Nurses learn about the standards of care and patient education through FDA guidelines. FDA controls the work of all medical workers and promotes equality of services and professional relationships. Nursing practice has been considerably improved with FDA’s requirements and assessments.
Patient engagement in care was approved by the FDA several decades ago. Now, the patient perspective helps to evaluate the effects of therapies and diseases and improve healthcare outcomes (U.S. Food & Drug Administration, 2018b). Patients learn how to speak about their health problems and receive the services they deserve and need.
In general, the work of the FDA cannot be ignored by modern healthcare facilities.

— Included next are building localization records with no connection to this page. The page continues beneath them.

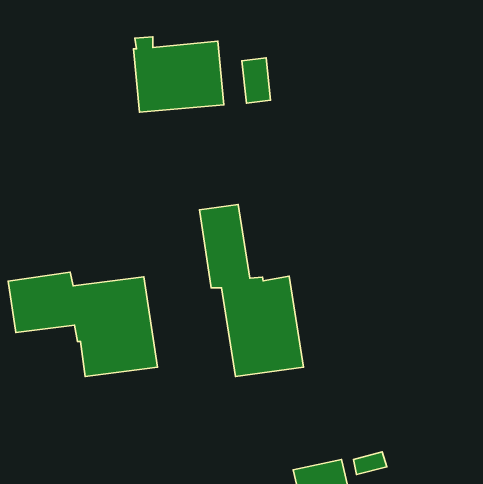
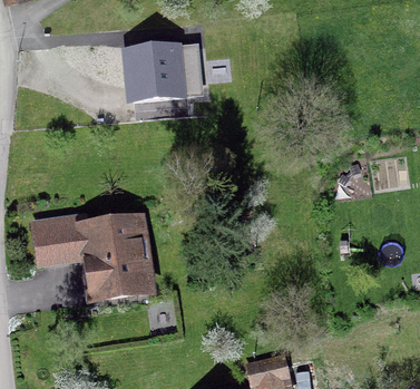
building: [200,204,304,377] -> none

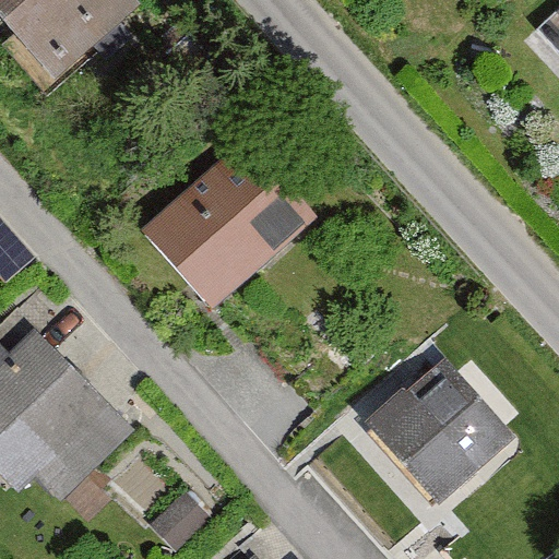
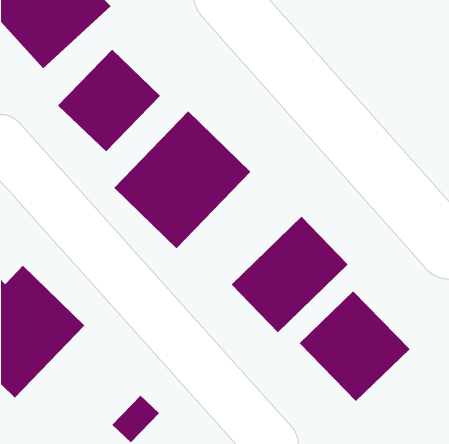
building: none -> [57,49,161,152]
building: none -> [231,216,349,333]

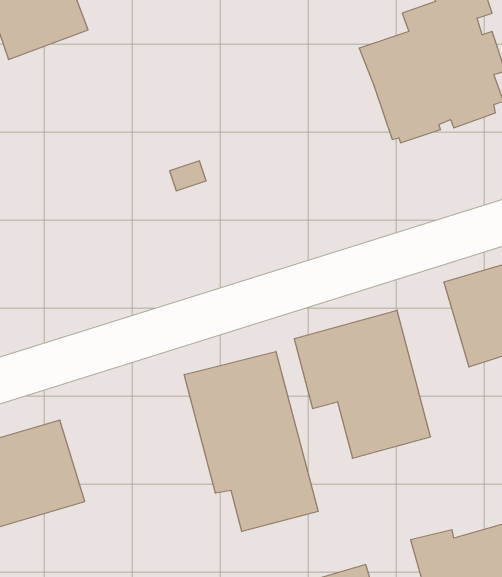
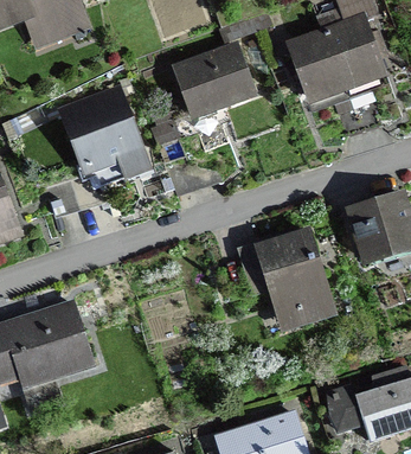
building: none -> [172,40,259,122]
building: none -> [58,85,154,183]
building: [184,351,318,532] -> none

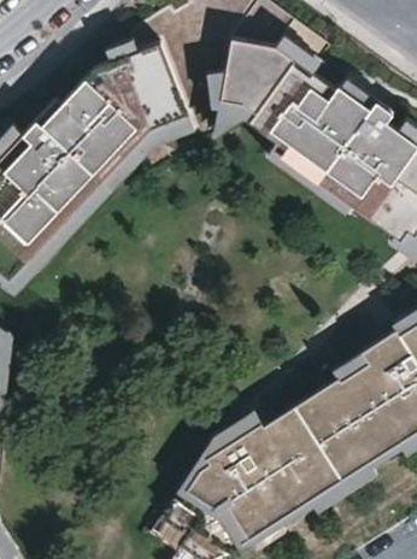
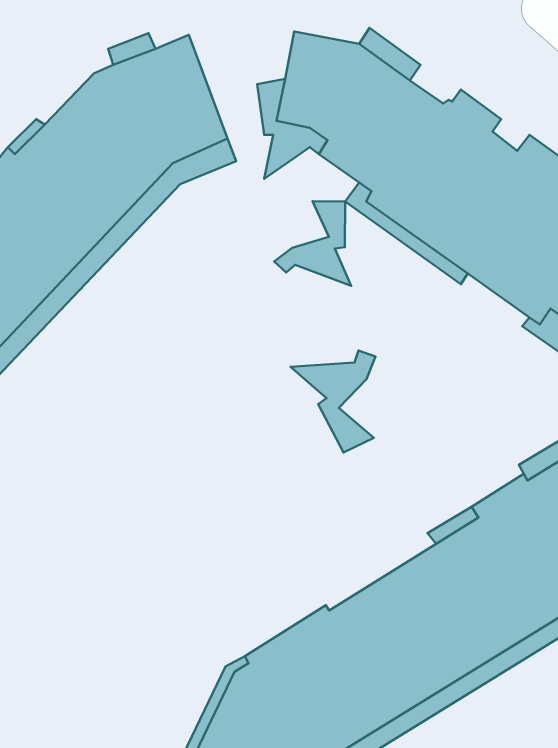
building: none -> [274,201,351,286]
building: none -> [291,351,376,453]

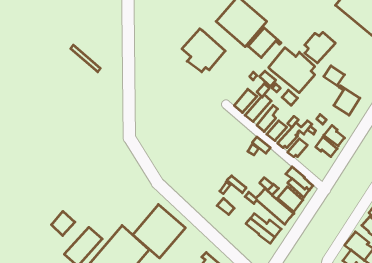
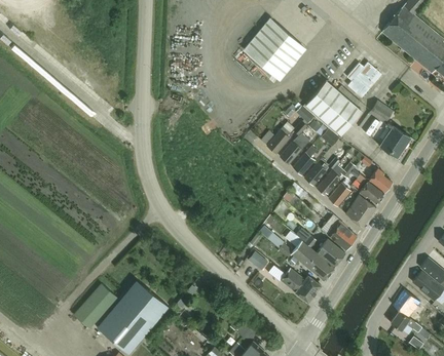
building: [248,28,281,58] -> none
building: [182,29,225,72] -> none
building: none -> [345,195,377,228]
building: [133,204,185,258] -> none
building: [51,211,75,236] -> none

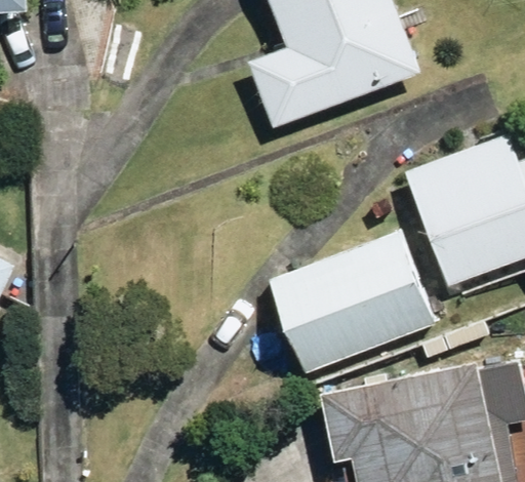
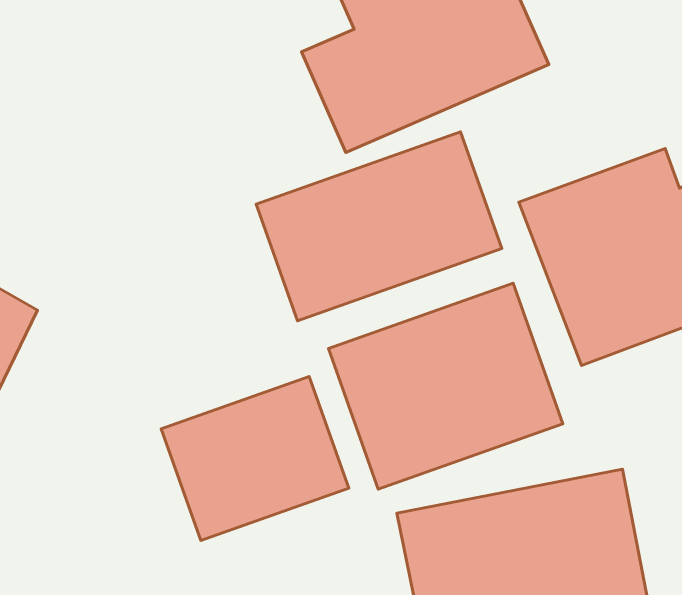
building: none -> [256,132,502,321]
building: none -> [161,376,349,541]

This agency has already survived numerous social, economic, medical, and political changes and stayed loyal to its main idea of public health protection. People should not suffer from new medical devices, drugs, and products, and the FDA is ready to give its approval to any organization whose risks decrease the number of their benefits. This agency has its impact on healthcare organizations, nurses, and patients, and their reports introduce a general picture of available resources.
U.S. Food & Drug Administration. (2018a). The history of FDA’s fight for consumer protection and public health. Web.
U.S. Food & Drug Administration. (2018b). Learn about FDA patient engagement. Web.